李翊云
Kinder Than Solitude 豆瓣
作者: Yiyun Li Random House 2014 - 2
A profound mystery is at the heart of this magnificent new novel by Yiyun Li, “one of America’s best young novelists” (Newsweek) and the celebrated author of The Vagrants, winner of the Hemingway Foundation/PEN Award. Moving back and forth in time, between America today and China in the 1990s, Kinder Than Solitude is the story of three people whose lives are changed by a murder one of them may have committed. As one of the three observes, “Even the most innocent person, when cornered, is capable of a heartless crime.”
When Moran, Ruyu, and Boyang were young, they were involved in a mysterious “accident” in which a friend of theirs was poisoned. Grown up, the three friends are separated by distance and personal estrangement. Moran and Ruyu live in the United States, Boyang in China; all three are haunted by what really happened in their youth, and by doubt about themselves. In California, Ruyu helps a local woman care for her family and home, and avoids entanglements, as she has done all her life. In Wisconsin, Moran visits her ex-husband, whose kindness once overcame her flight into solitude. In Beijing, Boyang struggles to deal with an inability to love, and with the outcome of what happened among the three friends twenty years ago.
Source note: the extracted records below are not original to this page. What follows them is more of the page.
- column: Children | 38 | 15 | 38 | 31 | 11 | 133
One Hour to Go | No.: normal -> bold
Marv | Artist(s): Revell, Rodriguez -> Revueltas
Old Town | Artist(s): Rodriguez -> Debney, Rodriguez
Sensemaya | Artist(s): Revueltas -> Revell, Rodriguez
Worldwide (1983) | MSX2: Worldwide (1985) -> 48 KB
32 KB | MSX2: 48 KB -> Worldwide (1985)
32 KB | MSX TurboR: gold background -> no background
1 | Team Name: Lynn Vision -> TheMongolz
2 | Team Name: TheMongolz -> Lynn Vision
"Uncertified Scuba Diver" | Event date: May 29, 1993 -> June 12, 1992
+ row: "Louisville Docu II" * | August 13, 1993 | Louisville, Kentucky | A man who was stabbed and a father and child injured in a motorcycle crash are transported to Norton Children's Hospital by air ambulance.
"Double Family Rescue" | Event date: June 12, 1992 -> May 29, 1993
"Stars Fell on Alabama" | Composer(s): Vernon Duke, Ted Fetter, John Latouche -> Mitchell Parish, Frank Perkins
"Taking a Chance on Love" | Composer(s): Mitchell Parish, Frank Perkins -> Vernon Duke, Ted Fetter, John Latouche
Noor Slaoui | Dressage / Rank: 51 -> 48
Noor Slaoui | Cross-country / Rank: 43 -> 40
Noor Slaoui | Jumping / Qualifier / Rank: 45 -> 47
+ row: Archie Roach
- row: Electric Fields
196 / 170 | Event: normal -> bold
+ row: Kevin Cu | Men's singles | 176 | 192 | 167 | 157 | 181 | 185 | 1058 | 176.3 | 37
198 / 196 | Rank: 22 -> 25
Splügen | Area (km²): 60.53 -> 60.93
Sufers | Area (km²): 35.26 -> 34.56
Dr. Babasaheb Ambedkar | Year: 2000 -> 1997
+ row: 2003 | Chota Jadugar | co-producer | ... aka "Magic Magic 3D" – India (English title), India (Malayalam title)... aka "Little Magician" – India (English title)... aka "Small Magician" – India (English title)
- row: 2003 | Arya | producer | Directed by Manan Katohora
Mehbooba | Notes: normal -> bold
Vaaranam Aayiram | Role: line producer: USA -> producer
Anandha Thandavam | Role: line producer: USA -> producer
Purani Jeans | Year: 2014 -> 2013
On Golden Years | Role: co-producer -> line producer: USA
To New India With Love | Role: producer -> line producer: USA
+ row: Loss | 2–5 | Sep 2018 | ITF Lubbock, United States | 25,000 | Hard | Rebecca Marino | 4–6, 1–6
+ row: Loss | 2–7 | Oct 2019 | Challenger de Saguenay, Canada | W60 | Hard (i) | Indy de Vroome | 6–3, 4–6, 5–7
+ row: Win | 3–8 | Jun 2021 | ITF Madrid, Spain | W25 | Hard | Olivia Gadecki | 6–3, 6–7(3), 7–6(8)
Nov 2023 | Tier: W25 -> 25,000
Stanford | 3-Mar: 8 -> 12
Brilliantly written, a breathtaking page-turner, Kinder Than Solitude resonates with provocative observations about human nature and life. In mesmerizing prose, and with profound insight, Yiyun Li unfolds this remarkable story, even as she explores the impact of personality and the past on the shape of a person’s present and future.
2014年4月26日 已读
2014年4月26日 评论 Cold - This book is such a contrast with Memoirs of Hadrian. the latter was profuse with profound thoughts without even trying. The former is filled with trivial thoughts and actions that don't seem to go anywhere. The only difference i could decipher is that Yourcenar is passionate while Li Yiyun is cold. Li or her characters don't care much for anything, they are detached from the world or its inhabitants. Which makes her a great observer. That's what makes her short stories tolerable. it is filled with first rate observation and she could write. In short stories, she also doesn't have to dispense judgement as she felt obliged to do in longer pieces. If the writer herself doesn't care much for the characters, then she couldn't blame her readers feel the same way. What irked me the most is her attempt at saying something profound based on banality. Since there is really no substance behind banality, a more skilled hand usually makes fun of it. Maughm is a master at this. But humor is not Li's strong suit, she tried to be clever and play word games instead. The result is convoluted and nonsensical. But maybe some would love its opaqueness or the cleverness it professed. I'm just annoyed and really want to urge her to read Orwell's "Politics and English Language“ instead.